Bonjour Maître, qui êtes vous et que faîtes-vous? 
Je suis Charles Morel, j’ai 51 ans, et suis avocat au barreau de Paris depuis 25 ans. Depuis le 21 juin 2021, je dirige l’Union des Professionnels du CBD (UPCBD).

Qu’est-ce que l’UPCBD ?
C’est un syndicat professionnel ayant pour objet la défense des intérêts de la filière du CBD.

A quel type de professionnels vous adressez-vous? Il y a déjà l’AFPC et le Syndicat du Chanvre, qui regroupent tous deux beaucoup de cannabiculteurs…
Nous nous adressons à tous les professionnels, nos adhérents sont très majoritairement des boutiques spécialisées, physiques ou digitales, indépendants ou franchisés. Nous comptons des franchiseurs , des grossistes, des laboratoires d’analyse, quelques producteurs, dont certains sont aussi d’ailleurs à l’AFPC, qui a vocation à représenter les cannabiculteurs. Nous développons par ailleurs un réseau de partenaires : professeurs de médecine, laboratoires, centre de formation, systèmes de paiement… Et j’espère bientôt une banque française.

Charles Morel

Des banques ? Vous avez des pistes en France ? 
Je ne vais pas donner de nom par précaution mais la discussion avance bien. C’est un besoin très important pour nos adhérents. Ce CBD est un secteur encore mal vu par l’État, comme le démontre l’arrêté du 30 décembre 2021. On sait que dans le référentiel de conformité (compliance) des banques, le CBD figure dans la zone d’alerte et de produits interdits. Nous attendions avec confiance et optimisme la décision du Conseil d’État. Si, comme nous l’espérons, sa décision nous est favorable, nous interpellerons les organismes bancaires, la fédération des banques et le ministère de l’économie pour leur demander de sortir le CBD de ce classement des activités à risque.
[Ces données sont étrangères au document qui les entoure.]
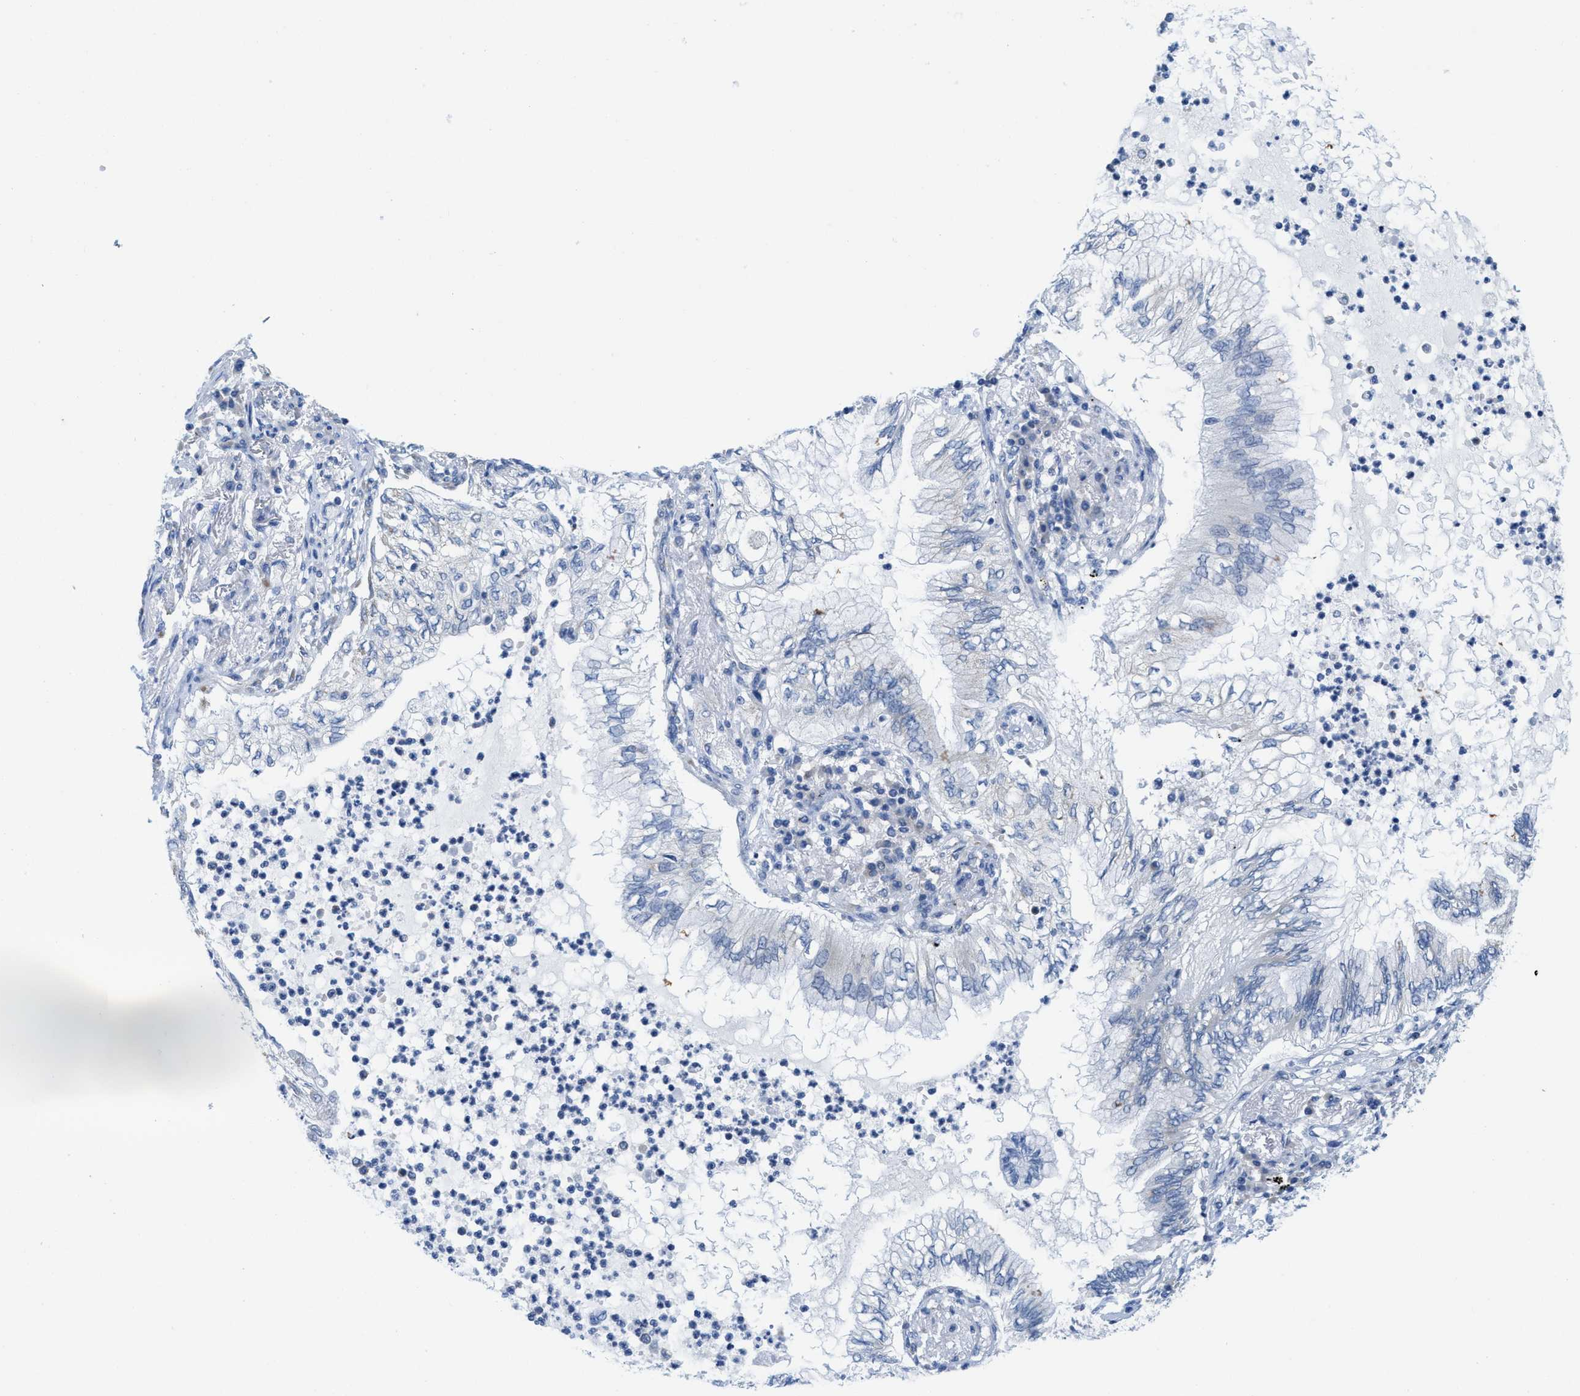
{"staining": {"intensity": "negative", "quantity": "none", "location": "none"}, "tissue": "lung cancer", "cell_type": "Tumor cells", "image_type": "cancer", "snomed": [{"axis": "morphology", "description": "Normal tissue, NOS"}, {"axis": "morphology", "description": "Adenocarcinoma, NOS"}, {"axis": "topography", "description": "Bronchus"}, {"axis": "topography", "description": "Lung"}], "caption": "This image is of lung cancer stained with immunohistochemistry to label a protein in brown with the nuclei are counter-stained blue. There is no staining in tumor cells.", "gene": "PTDSS1", "patient": {"sex": "female", "age": 70}}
C’est un vrai problème pour les entrepreneurs du cannabis légal…
Oui, c’est le problème du droit au compte. Vous avez droit d’ouvrir un compte mais après les banques font ce qu’elles veulent concernant les moyens de paiements, en indispensables pour travailler. Nous sommes sur le point de conclure un partenariat avec une société française proposant des moyens de paiement.

Pour le moment, certains ont trouvé la parade en ouvrant des comptes chez des banques non-françaises…
C’est un des effets secondaires du dogmatisme d’État sur la question du CBD. Le paradoxe, c’est qu’en réalité l’État français joue contre les consommateurs, les producteurs et les commerçants français du CBD, parce que les solutions alternatives en cas de blocage se trouvent à l’étranger. L’Etat provoque une perte de valeur considérable par une création de risque absurde, en méconnaissance totale du CBD. Cette difficulté systémique avec les banques est un des exemples de l’État qui joue contre ses citoyens et ses acteurs économiques.
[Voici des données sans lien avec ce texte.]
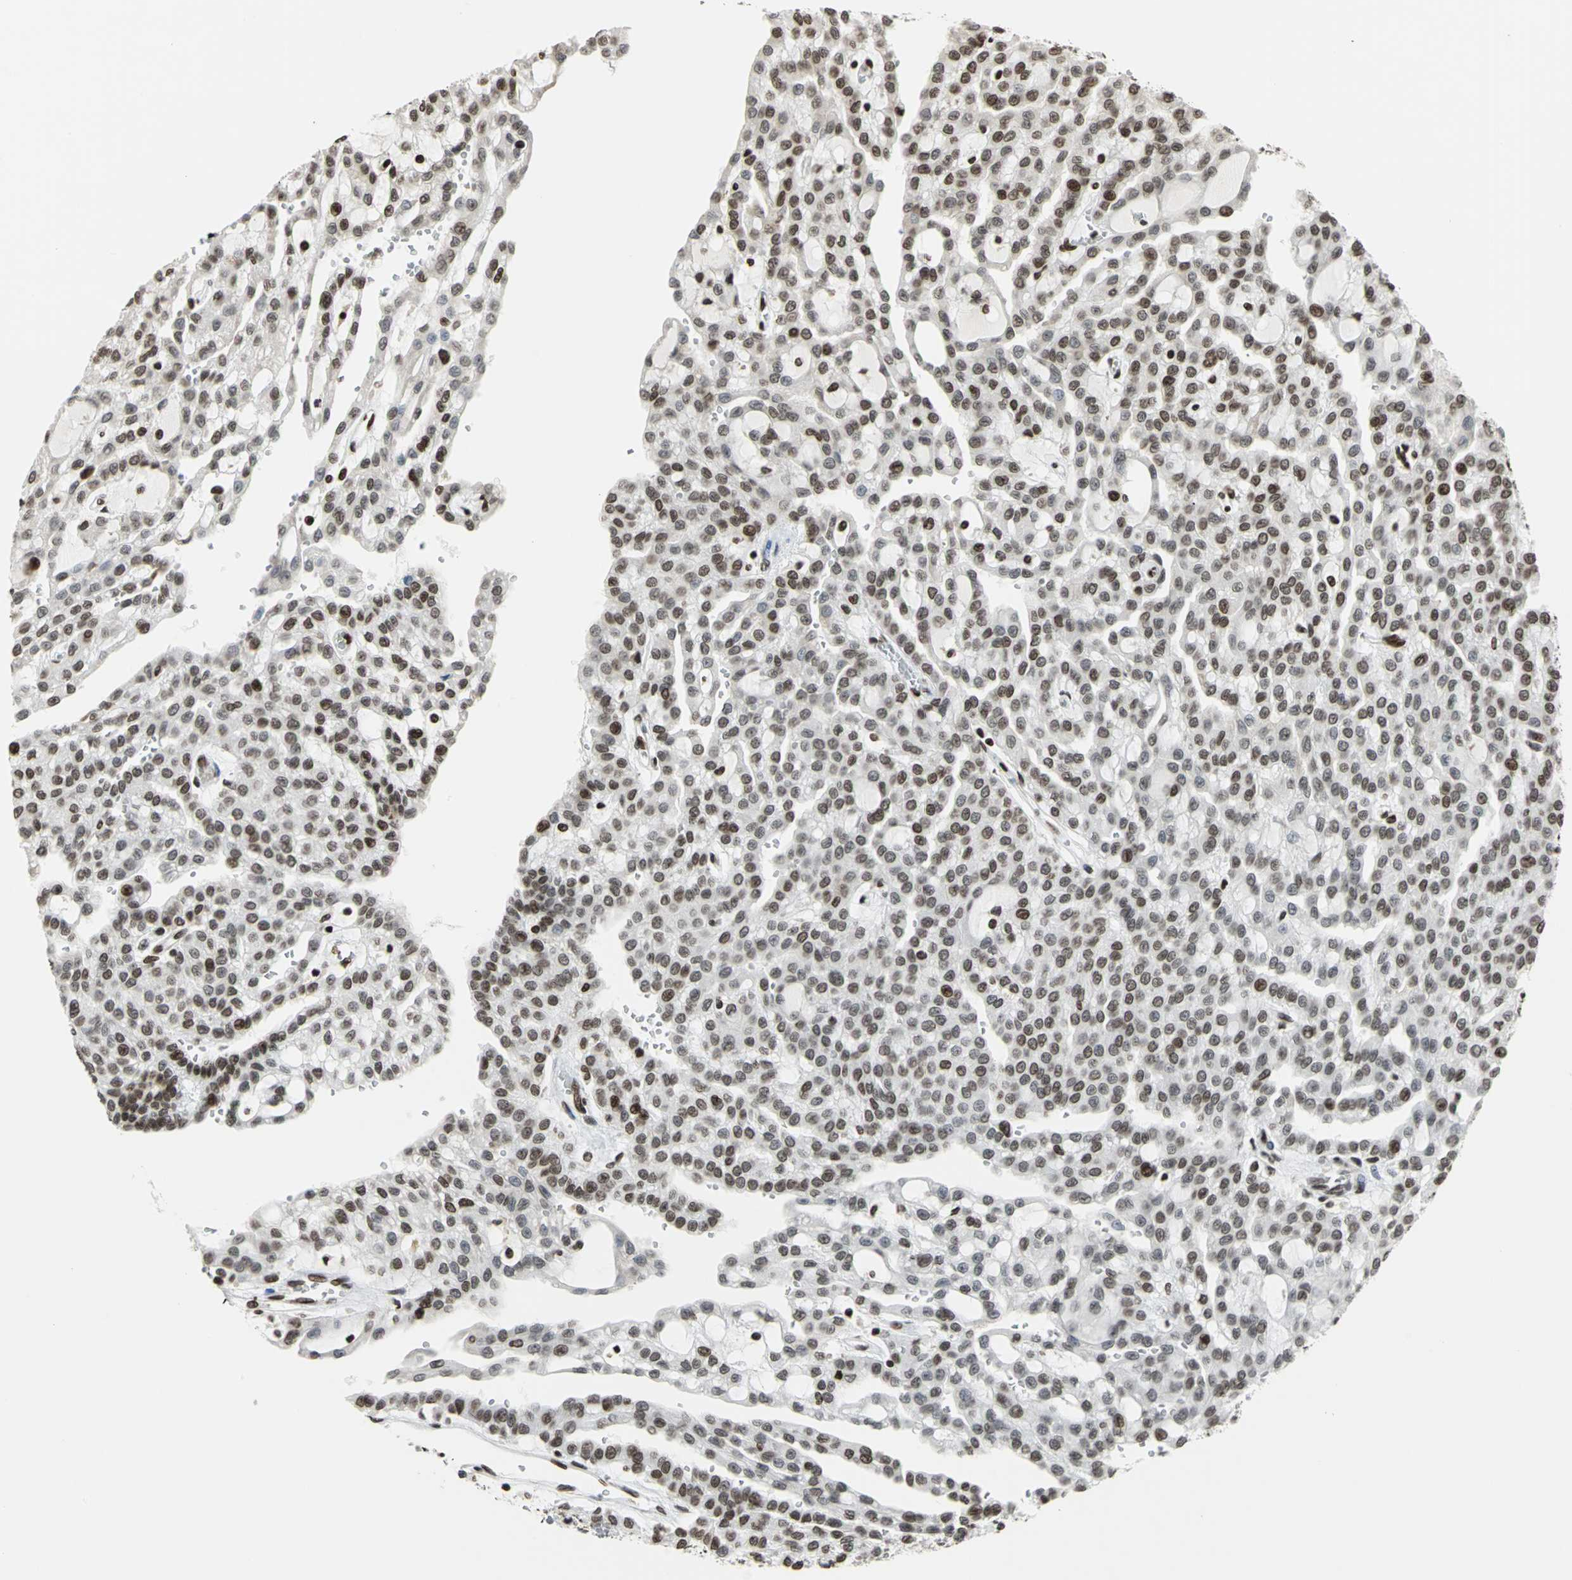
{"staining": {"intensity": "strong", "quantity": ">75%", "location": "nuclear"}, "tissue": "renal cancer", "cell_type": "Tumor cells", "image_type": "cancer", "snomed": [{"axis": "morphology", "description": "Adenocarcinoma, NOS"}, {"axis": "topography", "description": "Kidney"}], "caption": "Immunohistochemical staining of human renal cancer demonstrates high levels of strong nuclear protein staining in about >75% of tumor cells. Using DAB (brown) and hematoxylin (blue) stains, captured at high magnification using brightfield microscopy.", "gene": "HMGB1", "patient": {"sex": "male", "age": 63}}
L’UPCBD a été particulièrement active pour contrer cet arrêté du 30 décembre 2021…
Effectivement, avec Maître Xavier Pizzaro, l’avocat de l’UPCBD, et Yann Bisiou, maître de conférence spécialisé dans le domaine, l’UPCBD a fait le choix de saisir le Conseil d’État le 1er janvier sur la base d’un référé liberté, ce qui était un choix risqué mais à notre sens indispensable.
Devant le Conseil d’État, il y a deux types de référé : le référé liberté et le référé suspension, le premier est plus exigeant mais nettement plus rapide aussi. Je sentais une très grande urgence de la part des adhérents : du jour au lendemain, ils sont passés d’un statut de commerçant à celui de trafiquant, avec des marchandises qualifiées de stupéfiants, quel que soit le taux de THC présent, et des produits impossibles à vendre aux consommateurs ou à restituer aux fournisseurs.
Une vraie perte sèche, sans la moindre indemnisation ni délai de mise en œuvre. On a vu la brutalité avec laquelle le gouvernement a agi la veille du Réveillon.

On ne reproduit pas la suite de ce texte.